===== SUPPLIED TEXT =====

Question

Please Help me! Every time x increases by one, y decreases by 3, and when x is -6, y is -3. Which function models the relationship between x and y? A. y = -6x - 21 B. y = -6x - 3 C. y = -3x - 3 D. y = -3x - 21

Answer 1

`\huge\boxed{y = -3x - 21}`

Step-by-step explanation:

We are solving for a linear function (a line), which can be defined by the point-slope form equation:

`y - b = m(x - a)`

where
`m` is the line's slope and
`(a,b)` is a point on the line.

First, we can determine the line's slope (m) using the given information:

• "every time x increases by 1, y decreases by 3"

Therefore, when
`\Delta x = 1` (change in
`x` is 1),
`\Delta y = -3` (change in
`y` is -3).

We know that slope = rise / run, and:

• rise is change in x
• run is change in y

So, the slope of the line is:

`m = -3 / 1`

`\boxed{m = -3}`

We are also given the information that:

• "when x is -6, y is -3"

===== EXERCISE DATA =====

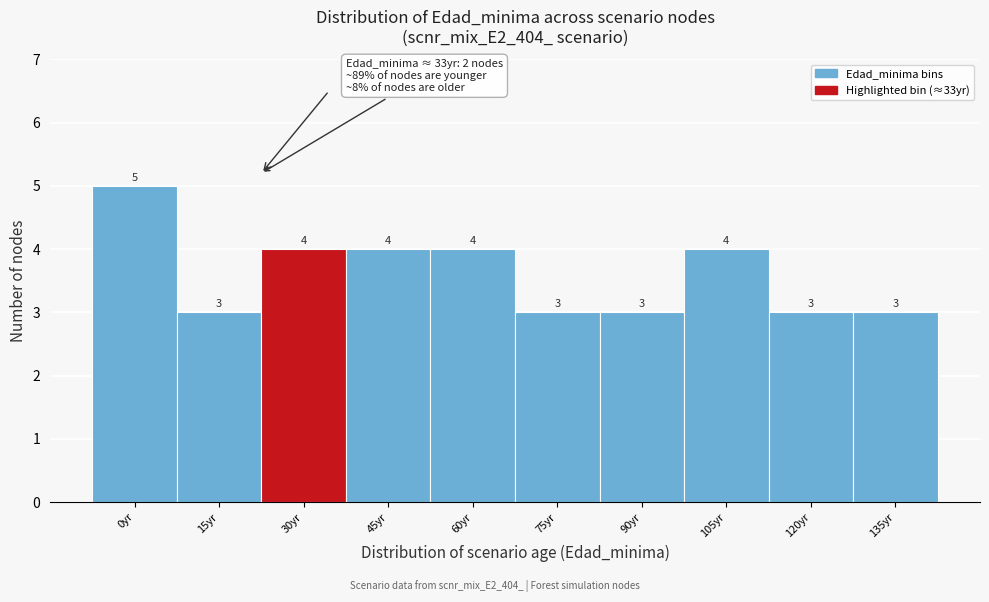

Reading left to right, extract all data points from this chart.

0yr=5	15yr=3	30yr=4	45yr=4	60yr=4	75yr=3	90yr=3	105yr=4	120yr=3	135yr=3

=====

_TASK REQUIREMENTS_.
- 1) Reproduce, word for word, the passage of the slope problem thread that opens with the words containing "We are solving" and closes with "on the line.".
- 2) Please pick up the slope problem thread after its last line and carry the explanation forward.

_NUMBERED RESPONSES_.
- 1)
We are solving for a linear function (a line), which can be defined by the point-slope form equation:

`y - b = m(x - a)`

where
`m` is the line's slope and
`(a,b)` is a point on the line.

- 2)
Therefore, the line goes through the point
`\boxed{(-6, -3)}`.

Now, we can assign values for the variables in the point-slope form equation:

• 
  `m = -3`
• 
  `a = -6`
• 
  `b=-3`

Finally, we can plug these into the point-slope form equation:

`y - b = m(x - a)`

↓ plugging in the variable values

`y - (-3) = -3(x- (-6))`

↓ rewriting subtraction of a negative as addition of a positive

`y + 3 = -3(x + 6)`

↓ applying the distributive property to the right side ...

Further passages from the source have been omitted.